*What is being asked*: Reproduce the material below word for word, leaving out the pictures.

*Data rows*:

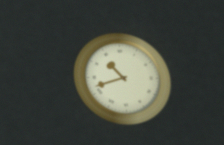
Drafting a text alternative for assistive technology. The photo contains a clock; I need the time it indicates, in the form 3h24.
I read 10h42
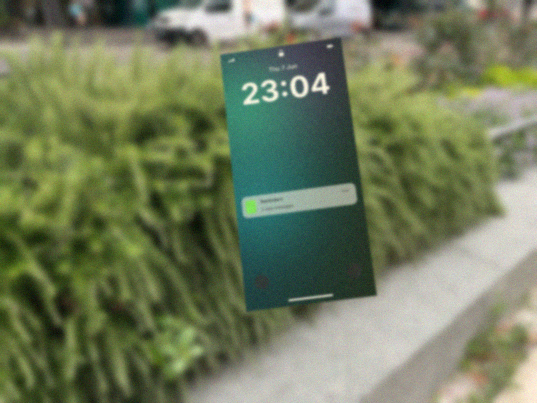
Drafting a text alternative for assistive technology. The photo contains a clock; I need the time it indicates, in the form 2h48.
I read 23h04
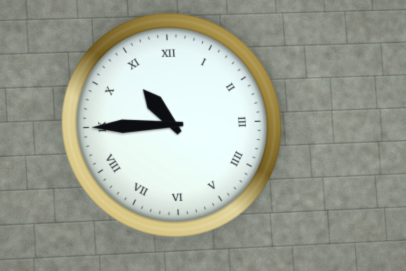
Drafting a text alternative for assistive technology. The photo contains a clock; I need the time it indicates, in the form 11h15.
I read 10h45
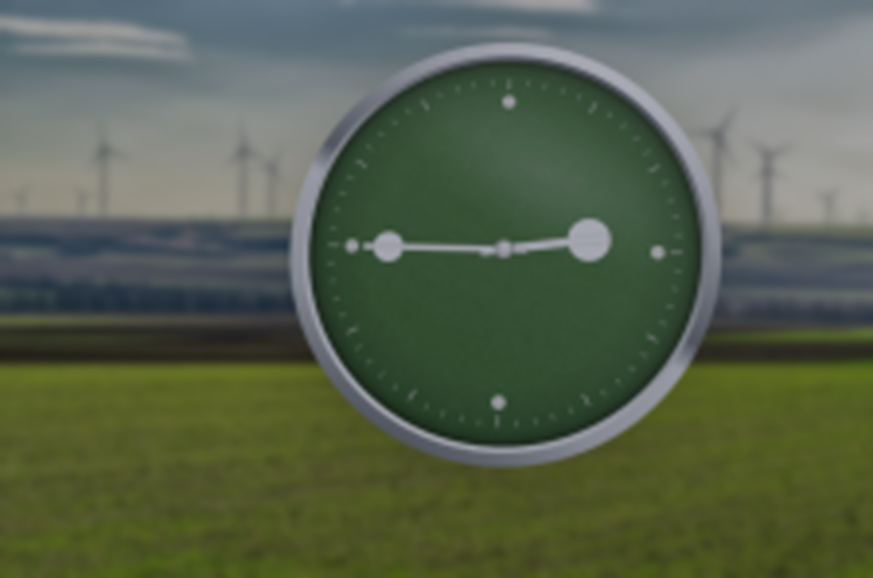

*Response to this task*:
Drafting a text alternative for assistive technology. The photo contains a clock; I need the time it indicates, in the form 3h24.
I read 10h42
Drafting a text alternative for assistive technology. The photo contains a clock; I need the time it indicates, in the form 2h48.
I read 23h04
Drafting a text alternative for assistive technology. The photo contains a clock; I need the time it indicates, in the form 11h15.
I read 10h45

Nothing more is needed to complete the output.